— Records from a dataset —
* * * *
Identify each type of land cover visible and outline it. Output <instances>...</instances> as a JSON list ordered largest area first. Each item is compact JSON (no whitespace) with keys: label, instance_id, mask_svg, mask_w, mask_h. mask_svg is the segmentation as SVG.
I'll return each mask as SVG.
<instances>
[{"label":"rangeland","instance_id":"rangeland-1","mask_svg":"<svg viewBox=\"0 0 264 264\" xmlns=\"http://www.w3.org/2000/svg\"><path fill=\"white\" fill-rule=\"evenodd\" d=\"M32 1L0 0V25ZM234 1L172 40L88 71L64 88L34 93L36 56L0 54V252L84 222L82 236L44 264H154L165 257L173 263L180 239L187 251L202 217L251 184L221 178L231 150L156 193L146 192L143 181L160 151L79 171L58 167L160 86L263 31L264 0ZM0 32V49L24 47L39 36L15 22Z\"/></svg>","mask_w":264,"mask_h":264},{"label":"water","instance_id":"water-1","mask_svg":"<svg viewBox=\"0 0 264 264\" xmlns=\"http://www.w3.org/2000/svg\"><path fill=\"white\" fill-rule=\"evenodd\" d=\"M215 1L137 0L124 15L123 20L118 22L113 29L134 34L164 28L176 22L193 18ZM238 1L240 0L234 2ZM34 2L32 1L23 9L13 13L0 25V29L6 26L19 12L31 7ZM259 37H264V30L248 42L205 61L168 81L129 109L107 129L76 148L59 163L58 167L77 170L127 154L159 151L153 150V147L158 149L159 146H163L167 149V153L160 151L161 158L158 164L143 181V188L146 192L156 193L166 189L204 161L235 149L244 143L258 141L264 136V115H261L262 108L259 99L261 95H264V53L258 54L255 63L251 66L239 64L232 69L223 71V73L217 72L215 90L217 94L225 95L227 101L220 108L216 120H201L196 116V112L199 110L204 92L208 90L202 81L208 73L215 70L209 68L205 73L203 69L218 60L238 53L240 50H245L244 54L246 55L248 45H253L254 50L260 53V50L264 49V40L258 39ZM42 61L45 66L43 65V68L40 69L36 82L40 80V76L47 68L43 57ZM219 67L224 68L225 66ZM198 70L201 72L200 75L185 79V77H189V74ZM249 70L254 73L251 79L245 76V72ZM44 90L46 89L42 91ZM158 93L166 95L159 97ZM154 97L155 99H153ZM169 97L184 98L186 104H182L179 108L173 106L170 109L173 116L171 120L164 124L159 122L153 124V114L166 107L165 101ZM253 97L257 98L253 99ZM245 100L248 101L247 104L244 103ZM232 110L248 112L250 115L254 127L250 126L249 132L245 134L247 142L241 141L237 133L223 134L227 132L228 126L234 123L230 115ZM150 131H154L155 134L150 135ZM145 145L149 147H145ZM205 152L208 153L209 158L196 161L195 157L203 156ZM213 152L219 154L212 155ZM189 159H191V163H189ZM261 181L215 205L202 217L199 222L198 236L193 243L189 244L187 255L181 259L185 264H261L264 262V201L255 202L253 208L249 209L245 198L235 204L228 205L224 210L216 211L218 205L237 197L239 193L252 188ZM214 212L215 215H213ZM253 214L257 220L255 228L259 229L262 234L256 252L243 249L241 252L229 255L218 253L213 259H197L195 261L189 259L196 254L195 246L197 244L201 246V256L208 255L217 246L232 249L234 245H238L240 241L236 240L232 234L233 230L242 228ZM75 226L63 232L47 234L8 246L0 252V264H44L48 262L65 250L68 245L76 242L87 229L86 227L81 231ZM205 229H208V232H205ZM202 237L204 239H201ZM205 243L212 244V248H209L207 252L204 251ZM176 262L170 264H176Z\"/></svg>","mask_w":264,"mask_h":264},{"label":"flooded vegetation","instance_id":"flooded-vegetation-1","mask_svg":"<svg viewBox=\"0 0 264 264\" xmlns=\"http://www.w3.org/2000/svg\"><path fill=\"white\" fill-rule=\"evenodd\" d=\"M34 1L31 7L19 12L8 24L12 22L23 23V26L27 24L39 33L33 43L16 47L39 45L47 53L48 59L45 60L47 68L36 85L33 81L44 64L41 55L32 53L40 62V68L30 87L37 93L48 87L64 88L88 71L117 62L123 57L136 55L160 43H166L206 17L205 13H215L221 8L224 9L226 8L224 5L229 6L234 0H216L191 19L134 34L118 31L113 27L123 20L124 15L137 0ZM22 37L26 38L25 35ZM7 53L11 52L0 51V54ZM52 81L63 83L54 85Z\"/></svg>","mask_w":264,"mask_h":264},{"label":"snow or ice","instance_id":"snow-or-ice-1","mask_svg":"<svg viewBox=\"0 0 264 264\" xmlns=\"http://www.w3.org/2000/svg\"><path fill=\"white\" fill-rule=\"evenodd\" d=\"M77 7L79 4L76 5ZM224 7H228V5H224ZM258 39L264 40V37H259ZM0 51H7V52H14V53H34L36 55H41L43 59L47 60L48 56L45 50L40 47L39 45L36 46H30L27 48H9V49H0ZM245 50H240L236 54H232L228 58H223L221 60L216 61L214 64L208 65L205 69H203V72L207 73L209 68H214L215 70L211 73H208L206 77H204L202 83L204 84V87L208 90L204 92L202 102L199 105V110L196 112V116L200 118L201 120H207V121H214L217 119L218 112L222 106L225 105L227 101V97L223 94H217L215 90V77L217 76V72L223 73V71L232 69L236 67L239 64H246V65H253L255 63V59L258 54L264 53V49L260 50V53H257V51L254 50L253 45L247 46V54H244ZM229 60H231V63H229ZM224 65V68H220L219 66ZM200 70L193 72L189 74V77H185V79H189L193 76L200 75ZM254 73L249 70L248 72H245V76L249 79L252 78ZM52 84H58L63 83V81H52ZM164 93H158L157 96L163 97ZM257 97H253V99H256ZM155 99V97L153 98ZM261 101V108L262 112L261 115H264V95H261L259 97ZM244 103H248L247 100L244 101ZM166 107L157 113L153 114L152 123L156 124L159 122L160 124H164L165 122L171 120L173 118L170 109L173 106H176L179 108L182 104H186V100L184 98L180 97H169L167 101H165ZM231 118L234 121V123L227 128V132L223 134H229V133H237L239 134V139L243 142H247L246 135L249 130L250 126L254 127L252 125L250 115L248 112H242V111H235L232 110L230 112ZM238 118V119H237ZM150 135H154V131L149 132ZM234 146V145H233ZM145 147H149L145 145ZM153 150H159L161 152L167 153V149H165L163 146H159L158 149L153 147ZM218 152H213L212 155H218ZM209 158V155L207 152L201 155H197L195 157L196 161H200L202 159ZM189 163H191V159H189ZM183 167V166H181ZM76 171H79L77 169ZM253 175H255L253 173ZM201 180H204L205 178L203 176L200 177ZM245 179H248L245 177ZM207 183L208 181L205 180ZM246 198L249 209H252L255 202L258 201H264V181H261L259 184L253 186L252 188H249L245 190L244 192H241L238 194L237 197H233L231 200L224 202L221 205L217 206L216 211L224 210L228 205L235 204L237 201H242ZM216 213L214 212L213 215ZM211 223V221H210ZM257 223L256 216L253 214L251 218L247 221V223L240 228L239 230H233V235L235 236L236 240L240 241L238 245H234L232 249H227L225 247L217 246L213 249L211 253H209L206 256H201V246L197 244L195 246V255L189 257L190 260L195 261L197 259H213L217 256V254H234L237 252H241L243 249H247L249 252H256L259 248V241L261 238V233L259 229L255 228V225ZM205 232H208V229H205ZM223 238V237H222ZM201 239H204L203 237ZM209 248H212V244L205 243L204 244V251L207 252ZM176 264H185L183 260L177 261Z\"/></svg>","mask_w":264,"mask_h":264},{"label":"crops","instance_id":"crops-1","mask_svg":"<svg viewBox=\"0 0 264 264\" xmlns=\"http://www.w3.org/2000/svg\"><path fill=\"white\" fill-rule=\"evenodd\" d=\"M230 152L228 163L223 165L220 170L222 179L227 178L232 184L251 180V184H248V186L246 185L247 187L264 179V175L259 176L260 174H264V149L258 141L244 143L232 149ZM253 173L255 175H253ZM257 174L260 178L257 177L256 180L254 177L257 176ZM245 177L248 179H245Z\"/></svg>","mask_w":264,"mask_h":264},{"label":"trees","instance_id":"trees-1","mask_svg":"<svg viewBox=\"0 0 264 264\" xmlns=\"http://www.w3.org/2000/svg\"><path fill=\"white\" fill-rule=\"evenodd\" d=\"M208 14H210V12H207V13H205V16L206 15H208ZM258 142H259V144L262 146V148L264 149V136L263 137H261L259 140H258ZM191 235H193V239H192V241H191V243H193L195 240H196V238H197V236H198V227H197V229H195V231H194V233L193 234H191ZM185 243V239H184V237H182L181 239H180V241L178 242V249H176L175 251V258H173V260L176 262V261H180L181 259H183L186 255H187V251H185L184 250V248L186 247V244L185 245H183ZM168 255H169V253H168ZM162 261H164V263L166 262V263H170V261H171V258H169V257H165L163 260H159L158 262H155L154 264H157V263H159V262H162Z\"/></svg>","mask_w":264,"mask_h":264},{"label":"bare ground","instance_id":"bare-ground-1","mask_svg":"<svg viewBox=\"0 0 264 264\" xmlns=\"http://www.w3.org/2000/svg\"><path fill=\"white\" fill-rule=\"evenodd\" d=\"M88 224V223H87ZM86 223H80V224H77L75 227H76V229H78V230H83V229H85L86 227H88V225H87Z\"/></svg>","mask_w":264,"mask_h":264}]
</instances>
* * * *
— WORK TO BE COMPLETED —
Identify each line of the records above that contains the string "instances" and copy those lines out. Case must match.

— FINISHED TASK —
Identify each type of land cover visible and outline it. Output <instances>...</instances> as a JSON list ordered largest area first. Each item is compact JSON (no whitespace) with keys: label, instance_id, mask_svg, mask_w, mask_h. mask_svg is the segmentation as SVG.
<instances>
</instances>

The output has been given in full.